Around the time Bridgewater was filing legal documents pertaining to a judicial review of the South Shore Regional School Board's decision to relocate students, the town was also working on its public response to the dispute.
LighthouseNOW has obtained a copy of the position statement and fact sheet given to town councillors in early December guiding them on how to handle questions about the matter.
"Please do not speak in any negative manner [in public or on social media] about the South Shore Regional School Board or its members," the briefing note points out. "Such comments, while perhaps well-intended, could be taken out of context and be potentially harmful to the positive public sentiment that is currently behind the town's decision to apply for judicial review."
"Please refrain from speaking 'off the cuff' or straying from our primary position statement and the messaging included in this document," the statement advises.
It goes on to recommend, "when dealing with the media, keep answers clear, concise, and brief. When in doubt, decline to comment and refer inquiries to the Mayor or CAO or J.C. Reddy as the town's legal counsel."
Bridgewater Mayor David Mitchell said council anticipated there would be questions, and the position statement clarified what could and couldn't be said in public while litigation was ongoing. Mitchell said it's the first such briefing note created in his time as mayor. He didn't recall seeing any position paper in relation to issues during his time as a town councillor between 2004 and 2012. However, he pointed out, the caution around public comment in a court matter is a rare occurrence.

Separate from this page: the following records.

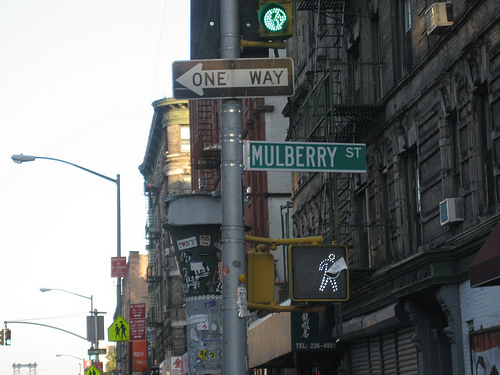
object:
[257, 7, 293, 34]
traffic light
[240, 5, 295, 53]
yellow sign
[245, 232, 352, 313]
yellow sign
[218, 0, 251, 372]
gray pole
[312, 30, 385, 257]
fire escape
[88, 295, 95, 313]
pole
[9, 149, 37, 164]
street light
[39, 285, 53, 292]
street light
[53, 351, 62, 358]
street light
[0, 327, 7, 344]
traffic light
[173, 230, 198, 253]
sticker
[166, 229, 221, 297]
metal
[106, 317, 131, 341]
sign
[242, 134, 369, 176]
signs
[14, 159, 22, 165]
light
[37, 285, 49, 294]
light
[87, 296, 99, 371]
pole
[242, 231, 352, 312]
yellow traffic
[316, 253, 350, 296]
traffic light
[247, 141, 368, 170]
green sign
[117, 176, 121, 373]
pole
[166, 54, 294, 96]
traffic sign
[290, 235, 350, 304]
traffic sign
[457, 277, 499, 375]
paint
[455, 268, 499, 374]
wall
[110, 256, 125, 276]
sign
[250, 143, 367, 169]
letters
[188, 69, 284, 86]
letters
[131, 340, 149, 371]
letters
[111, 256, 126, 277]
letters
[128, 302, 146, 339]
sign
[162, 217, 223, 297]
post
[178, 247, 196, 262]
stickers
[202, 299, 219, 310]
stickers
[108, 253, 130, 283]
red sign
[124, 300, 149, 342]
red sign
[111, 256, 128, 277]
white lettering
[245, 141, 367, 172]
white lettering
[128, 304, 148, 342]
white lettering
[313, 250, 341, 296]
signals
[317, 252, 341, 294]
crossing sign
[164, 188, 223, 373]
structure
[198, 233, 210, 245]
sticker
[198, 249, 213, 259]
sticker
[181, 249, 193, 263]
sticker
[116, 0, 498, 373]
buildings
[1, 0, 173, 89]
blue sky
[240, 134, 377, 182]
sign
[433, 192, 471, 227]
air conditioner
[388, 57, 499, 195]
wall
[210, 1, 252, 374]
pole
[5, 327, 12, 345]
signal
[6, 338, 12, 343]
light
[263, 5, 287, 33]
light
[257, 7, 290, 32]
signal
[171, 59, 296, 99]
sign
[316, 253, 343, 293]
light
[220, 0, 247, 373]
sign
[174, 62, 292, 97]
arrow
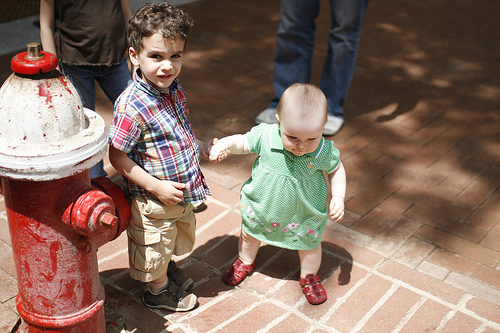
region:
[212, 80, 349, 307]
baby in green dress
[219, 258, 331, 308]
sandals on baby's feet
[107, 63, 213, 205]
plaid shirt on boy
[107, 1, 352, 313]
two small children holding hands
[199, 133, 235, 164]
boy and girl hands clasped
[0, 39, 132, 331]
fire hydrant beside children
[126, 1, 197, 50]
boy's hair is curly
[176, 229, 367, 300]
shadows of children on ground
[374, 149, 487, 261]
brick inlay on ground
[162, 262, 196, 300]
velcro straps on shoes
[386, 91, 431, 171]
part of a shade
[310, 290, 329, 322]
par tof a shoe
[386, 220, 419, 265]
part of a floor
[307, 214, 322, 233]
part of a cloth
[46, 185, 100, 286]
part of a tankl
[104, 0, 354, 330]
two children are sanding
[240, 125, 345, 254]
the dress is green in colour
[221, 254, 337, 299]
the shoes are red in colour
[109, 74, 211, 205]
the shirt ismulticoloured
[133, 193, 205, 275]
the pants are brown in colour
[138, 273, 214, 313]
the shoes are black in colour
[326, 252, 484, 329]
the floor is brown in colour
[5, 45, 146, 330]
the water pump is old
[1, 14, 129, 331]
it is red in colour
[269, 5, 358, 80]
the pants areblue in colour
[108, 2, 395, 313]
Toddler boy holding a baby girl's hand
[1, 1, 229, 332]
Little boy standing next to a fire hydrant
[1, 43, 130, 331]
Fire hydrant with red base and white top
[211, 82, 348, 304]
Baby in a green dress with flowers on the bottom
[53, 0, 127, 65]
Belly of a pregnant woman in a brown shirt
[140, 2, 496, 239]
Shadow of a tree on the sidewalk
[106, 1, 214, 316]
Little boy in a colorful shirt and khaki cargo shorts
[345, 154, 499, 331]
Section of a brick sidewalk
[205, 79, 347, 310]
Baby girl wearing red sandals and white tights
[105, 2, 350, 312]
Brother and baby sister hold hands in the sunlight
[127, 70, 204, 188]
a striped coloured shirt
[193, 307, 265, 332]
the floor has square slabs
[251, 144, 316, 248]
the dress is green in colour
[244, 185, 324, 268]
the dress has flowers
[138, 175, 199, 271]
he short is brown in colour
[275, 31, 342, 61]
the pants are blue in colour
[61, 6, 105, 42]
the shirt is brown in colour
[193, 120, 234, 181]
the children are holding hands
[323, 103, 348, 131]
the shoes are white in colour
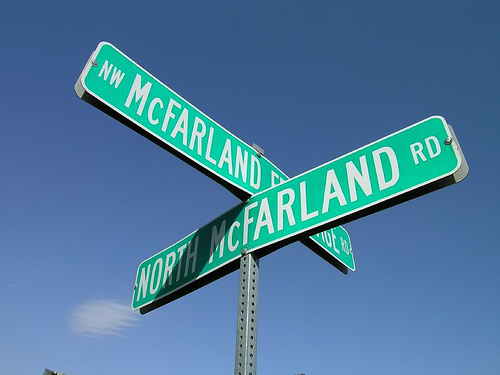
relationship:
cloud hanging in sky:
[68, 299, 143, 339] [2, 2, 484, 371]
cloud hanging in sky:
[68, 299, 143, 339] [19, 10, 472, 344]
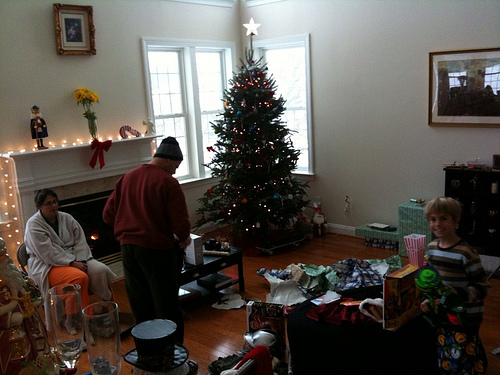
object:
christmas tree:
[189, 17, 311, 242]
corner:
[232, 0, 246, 62]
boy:
[414, 196, 488, 374]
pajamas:
[422, 284, 487, 375]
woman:
[23, 188, 118, 334]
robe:
[23, 210, 117, 332]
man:
[103, 136, 191, 345]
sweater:
[103, 163, 192, 249]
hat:
[156, 136, 183, 157]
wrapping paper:
[256, 258, 384, 306]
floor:
[183, 232, 408, 375]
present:
[354, 221, 399, 250]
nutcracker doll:
[29, 105, 49, 147]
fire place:
[7, 132, 163, 284]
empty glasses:
[50, 283, 123, 374]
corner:
[0, 237, 77, 374]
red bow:
[89, 138, 112, 170]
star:
[241, 18, 261, 37]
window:
[147, 45, 226, 182]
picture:
[431, 50, 500, 124]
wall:
[240, 0, 499, 228]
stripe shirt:
[427, 238, 493, 314]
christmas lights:
[0, 131, 157, 245]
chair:
[16, 242, 28, 275]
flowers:
[72, 86, 100, 103]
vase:
[88, 119, 98, 139]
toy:
[415, 267, 444, 292]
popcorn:
[408, 234, 424, 238]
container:
[404, 233, 426, 267]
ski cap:
[156, 136, 184, 157]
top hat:
[123, 318, 189, 372]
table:
[185, 360, 198, 375]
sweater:
[42, 215, 58, 236]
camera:
[240, 219, 260, 231]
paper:
[398, 215, 416, 235]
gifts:
[355, 198, 432, 256]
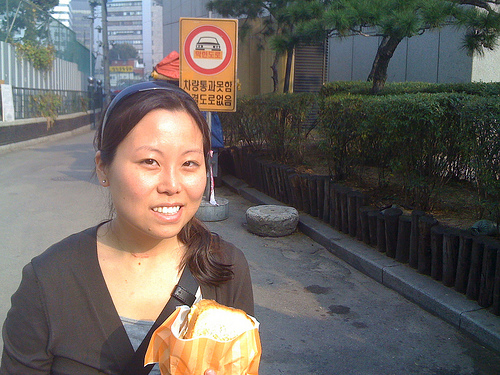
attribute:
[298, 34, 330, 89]
shutter — wooden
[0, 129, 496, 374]
drive — long, paved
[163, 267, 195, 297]
strap — black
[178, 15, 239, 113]
sign — orange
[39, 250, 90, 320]
shirt — dark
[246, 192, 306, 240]
stonebase — stone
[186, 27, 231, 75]
circle — red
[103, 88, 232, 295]
hair — brown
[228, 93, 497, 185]
hedge — green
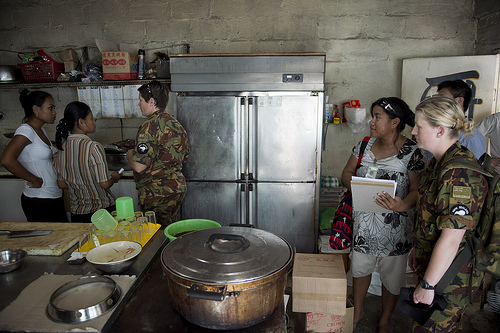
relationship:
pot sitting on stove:
[162, 230, 293, 330] [105, 234, 284, 332]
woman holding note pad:
[341, 96, 420, 329] [350, 175, 396, 215]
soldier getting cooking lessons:
[126, 81, 190, 231] [6, 77, 190, 228]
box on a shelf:
[95, 37, 139, 79] [1, 82, 172, 86]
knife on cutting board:
[1, 228, 53, 240] [0, 223, 96, 256]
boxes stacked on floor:
[292, 252, 355, 332] [285, 280, 431, 333]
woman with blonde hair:
[410, 98, 498, 331] [414, 96, 473, 137]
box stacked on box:
[292, 251, 346, 315] [300, 299, 356, 332]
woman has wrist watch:
[410, 98, 498, 331] [419, 278, 433, 290]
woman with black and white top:
[341, 96, 420, 329] [351, 135, 422, 255]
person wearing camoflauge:
[410, 98, 498, 331] [415, 143, 498, 332]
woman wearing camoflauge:
[126, 81, 190, 231] [134, 112, 192, 226]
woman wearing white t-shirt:
[2, 89, 68, 222] [14, 125, 63, 200]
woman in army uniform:
[410, 98, 498, 331] [415, 143, 498, 332]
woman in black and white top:
[341, 96, 420, 329] [351, 135, 422, 255]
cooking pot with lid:
[162, 230, 293, 330] [163, 226, 291, 283]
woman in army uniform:
[126, 81, 190, 231] [134, 112, 192, 226]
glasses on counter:
[96, 204, 155, 245] [1, 223, 169, 333]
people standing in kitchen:
[1, 81, 498, 331] [0, 0, 498, 331]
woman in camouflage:
[410, 98, 498, 331] [415, 143, 498, 332]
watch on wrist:
[419, 278, 433, 290] [416, 273, 438, 297]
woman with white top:
[2, 89, 68, 222] [14, 125, 63, 200]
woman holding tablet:
[341, 96, 420, 329] [350, 175, 396, 215]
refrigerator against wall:
[168, 54, 318, 255] [0, 2, 499, 183]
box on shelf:
[95, 37, 139, 79] [1, 82, 172, 86]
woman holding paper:
[341, 96, 420, 329] [350, 175, 396, 215]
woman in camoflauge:
[410, 98, 498, 331] [415, 143, 498, 332]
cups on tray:
[96, 204, 155, 245] [73, 217, 160, 259]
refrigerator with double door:
[168, 54, 318, 255] [175, 94, 315, 252]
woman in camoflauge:
[126, 81, 190, 231] [134, 112, 192, 226]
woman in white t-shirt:
[2, 89, 68, 222] [14, 125, 63, 200]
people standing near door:
[342, 80, 499, 332] [400, 53, 498, 159]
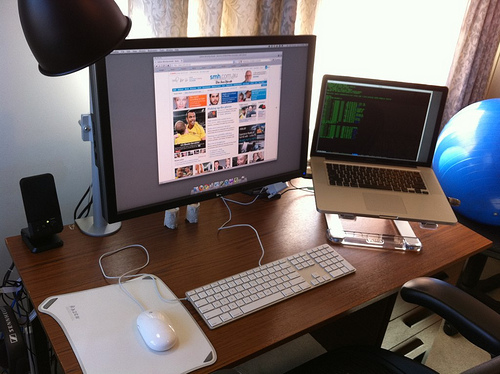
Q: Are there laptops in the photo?
A: Yes, there is a laptop.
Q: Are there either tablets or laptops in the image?
A: Yes, there is a laptop.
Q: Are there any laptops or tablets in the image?
A: Yes, there is a laptop.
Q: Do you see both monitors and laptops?
A: Yes, there are both a laptop and a monitor.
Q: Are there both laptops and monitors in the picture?
A: Yes, there are both a laptop and a monitor.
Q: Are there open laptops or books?
A: Yes, there is an open laptop.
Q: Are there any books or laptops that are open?
A: Yes, the laptop is open.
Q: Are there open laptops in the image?
A: Yes, there is an open laptop.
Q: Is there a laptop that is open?
A: Yes, there is a laptop that is open.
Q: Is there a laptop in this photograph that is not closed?
A: Yes, there is a open laptop.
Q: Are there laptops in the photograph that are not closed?
A: Yes, there is a open laptop.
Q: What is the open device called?
A: The device is a laptop.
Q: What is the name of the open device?
A: The device is a laptop.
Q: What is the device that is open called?
A: The device is a laptop.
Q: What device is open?
A: The device is a laptop.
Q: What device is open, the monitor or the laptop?
A: The laptop is open.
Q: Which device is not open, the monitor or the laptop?
A: The monitor is not open.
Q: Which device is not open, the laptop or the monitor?
A: The monitor is not open.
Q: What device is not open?
A: The device is a monitor.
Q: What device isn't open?
A: The device is a monitor.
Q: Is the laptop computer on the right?
A: Yes, the laptop computer is on the right of the image.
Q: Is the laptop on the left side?
A: No, the laptop is on the right of the image.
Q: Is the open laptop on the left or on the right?
A: The laptop is on the right of the image.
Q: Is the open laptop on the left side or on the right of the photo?
A: The laptop is on the right of the image.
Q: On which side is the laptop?
A: The laptop is on the right of the image.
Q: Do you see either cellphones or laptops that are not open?
A: No, there is a laptop but it is open.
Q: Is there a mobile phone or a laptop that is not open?
A: No, there is a laptop but it is open.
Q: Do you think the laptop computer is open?
A: Yes, the laptop computer is open.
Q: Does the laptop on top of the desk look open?
A: Yes, the laptop is open.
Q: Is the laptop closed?
A: No, the laptop is open.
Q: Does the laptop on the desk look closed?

A Nova Scotia Supreme Court justice is expected to make a ruling soon on whether to quash the school board's decision to move Grade 10-12 students to Park View Education Centre from Bridgewater Jr./Sr. High School. Bridgewater challenged the board's decision, which will come into effect the next school year, and is asking a court to declare it null and void.
The town believes the board misled a committee tasked with reviewing the Bridgewater and Park View families of schools and set the process up for a decision that was already predetermined. The school board says there is no evidence to suggest anyone was misled.
Both sides met in Supreme Court in early March, after the town successfully applied for a judicial review last year, and presented their arguments to Justice Mona Lynch. The board failed to get the judicial review dismissed in December, but filed an appeal shortly after.
Meanwhile, town council, during its March 13 meeting, examined 14 form letters encouraging Bridgewater and the school board to engage in cooperative talks and concluding that "court room posturing is a waste of money."
Mitchell said the letters arrived after the legal process started.
"It's kind of too late," he said, "if they're talking about the money we've spent going to court."
As of mid-March, taxpayers will have spent about $113,000, and counting, on the judicial review matter. The South Shore Regional School's portion is about $90,000, while the town has spent an estimated $23,000.